Esas garantías, dependen también del propio alcalde como funcionario del Estado, pero justo él mismo, ha hecho todo lo posible por minar, desvirtuar el movimiento de revocatoria, deslegitimiar a sus promotores, perseguirlos, hacerles operativos sorpresa en sus empresas, acusarlos con mentiras en los medios de comunicación.

Entre los ataques, el alcalde ha enfilado las baterías y conformó un ejercito de funcionarios y seguidores para la que creó una plataforma que se llama Medellín Imparable y que actúa en la línea de lo legal en sus grupos de facebook y twitter. Prácticamente una bodega. En ella hay jóvenes seguidores con conocimientos y asesoría informática y hackers que disparan para todo lado con contenidos que ridiculizan a quienes se atreven a criticar al alcalde. No dejan títere con cabeza.

La plataforma Medellín Imparable, coordina los ataques al comité de revocatoria, dicen algunos miembros del comité de revocatoria y suman además, los ataques a quienes no piensan como el alcalde.

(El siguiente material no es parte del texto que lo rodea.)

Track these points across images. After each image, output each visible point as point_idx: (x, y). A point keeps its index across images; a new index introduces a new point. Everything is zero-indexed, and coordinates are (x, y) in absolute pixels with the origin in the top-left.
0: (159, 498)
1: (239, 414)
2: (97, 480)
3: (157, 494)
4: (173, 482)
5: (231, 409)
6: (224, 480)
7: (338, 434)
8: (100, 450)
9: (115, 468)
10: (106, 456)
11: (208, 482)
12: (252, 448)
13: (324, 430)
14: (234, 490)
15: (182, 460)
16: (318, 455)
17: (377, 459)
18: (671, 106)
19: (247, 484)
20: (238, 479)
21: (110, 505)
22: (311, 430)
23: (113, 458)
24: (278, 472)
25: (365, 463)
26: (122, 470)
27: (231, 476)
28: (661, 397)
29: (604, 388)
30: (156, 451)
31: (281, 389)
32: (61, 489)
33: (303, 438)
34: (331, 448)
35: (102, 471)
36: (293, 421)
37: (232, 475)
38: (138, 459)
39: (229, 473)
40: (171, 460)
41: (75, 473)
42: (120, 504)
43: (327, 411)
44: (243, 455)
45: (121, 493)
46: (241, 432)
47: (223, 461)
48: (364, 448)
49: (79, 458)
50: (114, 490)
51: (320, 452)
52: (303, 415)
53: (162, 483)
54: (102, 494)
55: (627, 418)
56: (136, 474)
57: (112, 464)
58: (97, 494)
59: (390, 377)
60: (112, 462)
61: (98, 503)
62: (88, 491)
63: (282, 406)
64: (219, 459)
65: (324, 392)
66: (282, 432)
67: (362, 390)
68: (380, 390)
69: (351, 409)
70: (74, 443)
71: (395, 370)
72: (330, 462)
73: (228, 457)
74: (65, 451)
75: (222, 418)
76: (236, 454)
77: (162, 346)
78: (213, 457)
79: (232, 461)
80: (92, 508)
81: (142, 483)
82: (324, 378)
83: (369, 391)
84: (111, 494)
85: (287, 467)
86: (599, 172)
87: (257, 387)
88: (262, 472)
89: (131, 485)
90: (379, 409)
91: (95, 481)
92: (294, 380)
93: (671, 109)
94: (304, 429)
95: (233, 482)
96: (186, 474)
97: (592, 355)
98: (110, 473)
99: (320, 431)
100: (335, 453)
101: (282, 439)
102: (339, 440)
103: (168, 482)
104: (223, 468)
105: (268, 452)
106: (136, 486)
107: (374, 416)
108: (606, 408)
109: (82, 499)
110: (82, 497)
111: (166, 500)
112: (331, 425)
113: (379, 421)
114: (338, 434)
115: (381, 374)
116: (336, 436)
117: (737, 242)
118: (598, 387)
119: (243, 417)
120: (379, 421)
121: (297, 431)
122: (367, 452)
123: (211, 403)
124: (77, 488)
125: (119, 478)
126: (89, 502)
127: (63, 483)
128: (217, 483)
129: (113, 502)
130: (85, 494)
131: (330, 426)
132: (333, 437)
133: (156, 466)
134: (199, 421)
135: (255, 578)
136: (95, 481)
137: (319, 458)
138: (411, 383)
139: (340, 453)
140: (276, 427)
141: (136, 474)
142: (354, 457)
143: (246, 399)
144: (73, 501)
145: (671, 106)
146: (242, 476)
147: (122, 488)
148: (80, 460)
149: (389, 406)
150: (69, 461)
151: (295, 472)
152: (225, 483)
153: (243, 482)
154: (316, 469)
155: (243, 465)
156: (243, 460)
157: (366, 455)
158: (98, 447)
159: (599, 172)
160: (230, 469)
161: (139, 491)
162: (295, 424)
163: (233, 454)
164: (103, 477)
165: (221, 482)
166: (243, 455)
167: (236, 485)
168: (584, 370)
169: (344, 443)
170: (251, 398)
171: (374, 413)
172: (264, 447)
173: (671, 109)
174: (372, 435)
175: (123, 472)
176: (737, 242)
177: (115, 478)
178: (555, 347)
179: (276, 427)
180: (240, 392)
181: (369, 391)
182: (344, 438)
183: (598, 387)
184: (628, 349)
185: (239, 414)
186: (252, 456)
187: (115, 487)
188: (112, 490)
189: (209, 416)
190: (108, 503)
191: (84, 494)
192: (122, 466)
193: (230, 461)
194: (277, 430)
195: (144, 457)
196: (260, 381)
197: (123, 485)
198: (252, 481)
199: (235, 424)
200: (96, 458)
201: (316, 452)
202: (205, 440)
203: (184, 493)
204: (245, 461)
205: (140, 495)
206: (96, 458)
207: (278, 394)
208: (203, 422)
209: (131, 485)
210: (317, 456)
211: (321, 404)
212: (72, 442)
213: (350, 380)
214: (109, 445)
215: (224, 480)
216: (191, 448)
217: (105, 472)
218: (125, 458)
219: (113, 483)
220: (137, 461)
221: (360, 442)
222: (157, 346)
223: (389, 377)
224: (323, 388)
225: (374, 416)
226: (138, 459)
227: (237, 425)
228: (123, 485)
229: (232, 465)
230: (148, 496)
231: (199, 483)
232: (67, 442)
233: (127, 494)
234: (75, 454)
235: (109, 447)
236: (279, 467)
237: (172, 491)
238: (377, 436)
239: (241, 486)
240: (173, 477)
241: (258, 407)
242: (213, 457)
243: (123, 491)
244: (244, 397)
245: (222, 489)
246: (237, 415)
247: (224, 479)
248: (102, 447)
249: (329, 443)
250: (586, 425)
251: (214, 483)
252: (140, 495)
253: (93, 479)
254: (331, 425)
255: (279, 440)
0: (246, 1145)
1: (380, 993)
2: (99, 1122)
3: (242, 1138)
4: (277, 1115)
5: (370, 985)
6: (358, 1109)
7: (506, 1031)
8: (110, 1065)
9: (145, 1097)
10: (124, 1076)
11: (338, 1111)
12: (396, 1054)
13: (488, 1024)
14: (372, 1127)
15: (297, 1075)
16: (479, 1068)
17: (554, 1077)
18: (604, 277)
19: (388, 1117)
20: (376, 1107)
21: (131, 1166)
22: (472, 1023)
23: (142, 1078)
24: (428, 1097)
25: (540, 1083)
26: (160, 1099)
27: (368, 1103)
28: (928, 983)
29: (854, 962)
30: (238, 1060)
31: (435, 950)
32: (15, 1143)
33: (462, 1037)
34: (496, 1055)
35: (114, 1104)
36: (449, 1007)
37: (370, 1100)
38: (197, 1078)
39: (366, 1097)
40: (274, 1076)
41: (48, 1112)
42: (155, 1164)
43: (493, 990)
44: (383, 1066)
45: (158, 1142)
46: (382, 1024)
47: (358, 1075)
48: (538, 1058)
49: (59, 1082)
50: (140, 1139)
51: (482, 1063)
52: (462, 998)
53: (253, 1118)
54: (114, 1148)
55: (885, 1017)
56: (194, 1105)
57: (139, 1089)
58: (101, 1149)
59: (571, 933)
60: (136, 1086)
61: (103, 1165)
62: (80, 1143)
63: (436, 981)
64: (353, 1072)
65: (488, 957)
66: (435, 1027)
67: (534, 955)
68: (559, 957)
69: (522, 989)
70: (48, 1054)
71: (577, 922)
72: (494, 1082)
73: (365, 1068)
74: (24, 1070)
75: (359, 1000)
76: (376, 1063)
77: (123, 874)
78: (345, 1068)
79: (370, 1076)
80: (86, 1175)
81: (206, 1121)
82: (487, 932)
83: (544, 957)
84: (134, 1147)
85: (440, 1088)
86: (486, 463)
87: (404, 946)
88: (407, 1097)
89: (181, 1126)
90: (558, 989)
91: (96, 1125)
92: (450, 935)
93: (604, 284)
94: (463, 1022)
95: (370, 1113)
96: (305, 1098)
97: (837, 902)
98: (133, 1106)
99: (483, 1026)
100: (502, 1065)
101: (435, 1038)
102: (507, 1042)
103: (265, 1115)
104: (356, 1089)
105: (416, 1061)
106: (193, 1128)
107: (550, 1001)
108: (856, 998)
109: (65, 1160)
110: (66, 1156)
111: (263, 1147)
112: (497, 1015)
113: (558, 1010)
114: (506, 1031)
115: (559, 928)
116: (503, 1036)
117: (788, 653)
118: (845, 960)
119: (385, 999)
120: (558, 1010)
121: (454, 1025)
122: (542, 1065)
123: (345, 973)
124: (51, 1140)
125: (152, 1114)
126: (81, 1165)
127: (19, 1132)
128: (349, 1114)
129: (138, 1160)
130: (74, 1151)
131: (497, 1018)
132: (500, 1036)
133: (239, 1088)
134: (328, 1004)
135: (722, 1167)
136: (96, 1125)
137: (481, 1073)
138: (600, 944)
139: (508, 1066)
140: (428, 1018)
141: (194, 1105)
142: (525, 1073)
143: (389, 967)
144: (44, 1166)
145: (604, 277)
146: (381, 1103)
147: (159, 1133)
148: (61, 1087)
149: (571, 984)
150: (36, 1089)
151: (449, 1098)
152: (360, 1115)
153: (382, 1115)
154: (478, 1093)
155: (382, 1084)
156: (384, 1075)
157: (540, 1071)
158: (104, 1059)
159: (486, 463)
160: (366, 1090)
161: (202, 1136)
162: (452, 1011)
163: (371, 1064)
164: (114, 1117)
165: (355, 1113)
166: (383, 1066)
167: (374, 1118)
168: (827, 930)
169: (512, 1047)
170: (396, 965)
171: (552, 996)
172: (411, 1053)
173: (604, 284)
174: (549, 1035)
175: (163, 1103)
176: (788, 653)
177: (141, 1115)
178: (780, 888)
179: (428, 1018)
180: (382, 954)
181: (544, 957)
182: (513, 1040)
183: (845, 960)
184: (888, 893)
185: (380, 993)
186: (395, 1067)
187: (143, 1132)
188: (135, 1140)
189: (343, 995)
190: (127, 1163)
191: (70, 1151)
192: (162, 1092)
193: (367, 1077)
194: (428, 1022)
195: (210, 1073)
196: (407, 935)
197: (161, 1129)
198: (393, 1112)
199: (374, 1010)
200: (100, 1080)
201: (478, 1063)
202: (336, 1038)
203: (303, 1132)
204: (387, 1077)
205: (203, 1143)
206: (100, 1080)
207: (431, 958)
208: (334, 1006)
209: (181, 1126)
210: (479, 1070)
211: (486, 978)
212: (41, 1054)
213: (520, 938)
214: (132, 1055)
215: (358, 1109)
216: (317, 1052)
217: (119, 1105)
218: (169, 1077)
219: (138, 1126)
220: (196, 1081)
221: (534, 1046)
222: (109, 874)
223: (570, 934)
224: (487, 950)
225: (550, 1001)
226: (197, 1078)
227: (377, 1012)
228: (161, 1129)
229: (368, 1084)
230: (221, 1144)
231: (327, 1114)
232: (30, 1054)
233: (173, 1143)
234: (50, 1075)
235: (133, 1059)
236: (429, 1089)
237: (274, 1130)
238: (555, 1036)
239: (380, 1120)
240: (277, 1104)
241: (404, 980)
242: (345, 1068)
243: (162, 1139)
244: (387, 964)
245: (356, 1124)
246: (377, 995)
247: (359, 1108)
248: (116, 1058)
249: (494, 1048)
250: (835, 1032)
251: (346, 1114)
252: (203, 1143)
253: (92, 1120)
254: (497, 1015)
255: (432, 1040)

Es la herencia planeada de la estrategia de perfilamientos y seguimientos que persisten desde la administración y que fueron contratados por Telemedellín y revelados por las víctimas a mital del año pasado, afirman los consultados. Las denuncias de aquél momento sobre estos hechos quedaron en nada.

Desde las redes, el alcalde ha señalado a los miembros del comité, los ha enviado a «coger oficio» con sus secretarios de despacho, les ha llamado «dinosaurios» en la nueva concepción del lenguaje del secretario de la NO Violencia, quien es familiar de la esposa del alcalde. El alcalde ha mentido para decalcificarlos diciendo que tienen 4 millones de dólares para financiarse, y el mas reciente, interceptó una comunicación privada que hizo pública tergiversando su contenido para tratarlos de corruptos.

Con este trino del alcalde, el «Deep State» se movió y vio una nueva oportunidad para dinamitar el proceso de revocatoria y en 24 horas solicitó una investigación del Consejo Nacional Electoral para profundizar en las falsas denuncias del alcalde Quintero sobre los manejos de 1.500 millones de pesos que no existen y que solo están en un papel como el presupuesto a conseguir.

Pero el miedo a que el proceso funcione y termine destituyendo al alcalde para dar paso a un proceso de elección democrática en el que ya no tendrían tan fácil volver a llegar a apoderarse de Medellín a la luz de los intereses más altos del poder; Jaime Luis Lacoture como Magistrado, hace todo lo posible para que se surtan los efectos de la investigación que podría generar una medida cautelar que suspenda al comité de revocatoria y por ende todo el proceso hasta que se tengan resultados de la investigación; los mismos que podrían tardar años y así, pisotear los derechos de los ciudadanos; según lo dice un exmagistrado del CNE consultado

Ahora nace un nuevo comité, que sabe que ante la falta de garantías, puede convertirse en la única alternativa de reactivar el proceso de revocatoria.

El miedo de los poderosos que quieren instaurar el nuevo modelo de gobierno en el país, hace todos sus movimientos, y ha decidido que el campo de batalla es Medellín y Antioquia.

Ahora pregúntese, por qué han querido meter a la cárcel o empapelar jurídicamente a la clase dirigente antioqueña con posibilidades nacionales de las últimas décadas y por qué algunos exalcaldes y exgobernadores, están virando hacia la llamada centro izquierda.